He’s no Rosie the Robot, but geeks could fall madly in love with AndyVision, the newest innovation dreamed up by Carnegie Mellon University researchers.
AndyVision manages inventory, but his influence might go farther than that, reports Motherboard’s Adam Clark Estes. Researchers say the lightweight, red-hoodied robot was built to “transform the shopping experience.”
Here, Estes explains how the “mechanised messenger” works:
“With the help of a video camera and an onboard computer that combines image-processing with machine learning algorithms, it can patrol the aisles counting stock and scanning for misplaced items … The data from the inventory scans are all sent to a large touchscreen, where customers can browse through what’s available in the store.”
Sounds novel, if not a bit scary for any retail worker reading this. That said, we’re pretty stoked for the day when we no longer have to rummage through untold piles of merchandise to find a coveted pair of jeans or size 7 shoes.
“The idea for AndyVision was born out of me being a shopper,” said Priya Narasimhan, an associate professor and AndyVision’s team member. “I go to a lot of stores and I find it very difficult to find the items I want, and sometimes I leave when I don’t find what I want.”
No wonder AndyVision, who’s still in the prototype phase, is part of Narasimhan’s gig heading up the Intel Science and Technology centre’s “Retail 2020” project.
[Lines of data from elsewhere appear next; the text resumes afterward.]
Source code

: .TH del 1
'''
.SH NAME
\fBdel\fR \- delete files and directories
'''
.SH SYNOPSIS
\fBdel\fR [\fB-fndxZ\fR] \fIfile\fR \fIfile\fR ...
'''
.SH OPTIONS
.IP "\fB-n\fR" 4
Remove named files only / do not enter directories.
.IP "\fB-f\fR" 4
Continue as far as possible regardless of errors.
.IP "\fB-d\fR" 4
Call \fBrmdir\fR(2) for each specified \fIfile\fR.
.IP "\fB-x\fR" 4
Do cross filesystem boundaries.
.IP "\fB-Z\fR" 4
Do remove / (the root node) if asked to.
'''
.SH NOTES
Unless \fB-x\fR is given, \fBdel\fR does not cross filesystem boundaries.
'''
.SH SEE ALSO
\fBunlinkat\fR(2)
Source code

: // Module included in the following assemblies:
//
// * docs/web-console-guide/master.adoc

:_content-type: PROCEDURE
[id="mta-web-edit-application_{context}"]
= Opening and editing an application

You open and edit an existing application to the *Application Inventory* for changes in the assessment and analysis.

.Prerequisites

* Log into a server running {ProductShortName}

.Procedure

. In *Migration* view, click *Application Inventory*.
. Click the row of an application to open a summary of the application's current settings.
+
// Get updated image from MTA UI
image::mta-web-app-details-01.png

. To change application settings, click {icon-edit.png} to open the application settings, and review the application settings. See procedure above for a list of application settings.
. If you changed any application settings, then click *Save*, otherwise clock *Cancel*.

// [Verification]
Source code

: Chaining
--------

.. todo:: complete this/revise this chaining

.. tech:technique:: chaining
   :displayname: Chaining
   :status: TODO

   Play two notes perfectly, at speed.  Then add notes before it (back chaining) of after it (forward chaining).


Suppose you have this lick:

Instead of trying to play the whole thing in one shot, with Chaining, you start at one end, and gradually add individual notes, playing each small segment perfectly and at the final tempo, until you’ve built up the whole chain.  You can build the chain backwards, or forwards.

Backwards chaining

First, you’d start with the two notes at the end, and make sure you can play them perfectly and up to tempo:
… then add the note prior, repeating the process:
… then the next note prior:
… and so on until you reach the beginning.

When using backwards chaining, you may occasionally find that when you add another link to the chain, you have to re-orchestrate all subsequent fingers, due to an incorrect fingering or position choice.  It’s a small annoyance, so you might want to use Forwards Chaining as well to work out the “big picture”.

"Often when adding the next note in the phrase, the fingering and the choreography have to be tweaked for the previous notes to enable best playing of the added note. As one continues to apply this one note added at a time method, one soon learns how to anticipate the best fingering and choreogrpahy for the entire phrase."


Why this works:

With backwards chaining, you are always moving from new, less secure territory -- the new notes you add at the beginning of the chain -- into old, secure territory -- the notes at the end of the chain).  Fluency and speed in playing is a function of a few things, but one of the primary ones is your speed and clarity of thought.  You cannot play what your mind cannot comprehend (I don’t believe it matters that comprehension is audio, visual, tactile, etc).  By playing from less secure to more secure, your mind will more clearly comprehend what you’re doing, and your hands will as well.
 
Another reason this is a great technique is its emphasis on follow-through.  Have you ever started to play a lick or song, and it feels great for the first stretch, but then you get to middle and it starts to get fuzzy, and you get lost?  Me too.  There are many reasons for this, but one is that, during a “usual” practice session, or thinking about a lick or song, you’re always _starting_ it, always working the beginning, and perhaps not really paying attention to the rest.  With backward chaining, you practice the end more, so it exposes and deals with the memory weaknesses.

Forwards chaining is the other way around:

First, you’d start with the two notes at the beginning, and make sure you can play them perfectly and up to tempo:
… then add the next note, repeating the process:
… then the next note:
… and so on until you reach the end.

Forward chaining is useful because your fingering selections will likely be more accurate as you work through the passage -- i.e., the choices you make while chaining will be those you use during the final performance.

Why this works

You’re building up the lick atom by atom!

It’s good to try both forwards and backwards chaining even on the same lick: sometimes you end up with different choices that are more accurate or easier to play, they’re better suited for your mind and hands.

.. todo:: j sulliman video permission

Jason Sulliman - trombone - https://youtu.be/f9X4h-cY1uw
Researchers hope he and other in-store robots will improve the retail industry by freeing reps from the shackles of mundane tasks like clothes folding to help customers navigate the store and make sense of owner’s manuals.
Researchers also think AndyVision could help retailers get more for their payrolls, ramping up service and streamlining inventory without having to bring more humans on board. This sounds like a win-win for everyone—better service, real-time information and less time scrambling for out-of-stock or misplaced merchandise.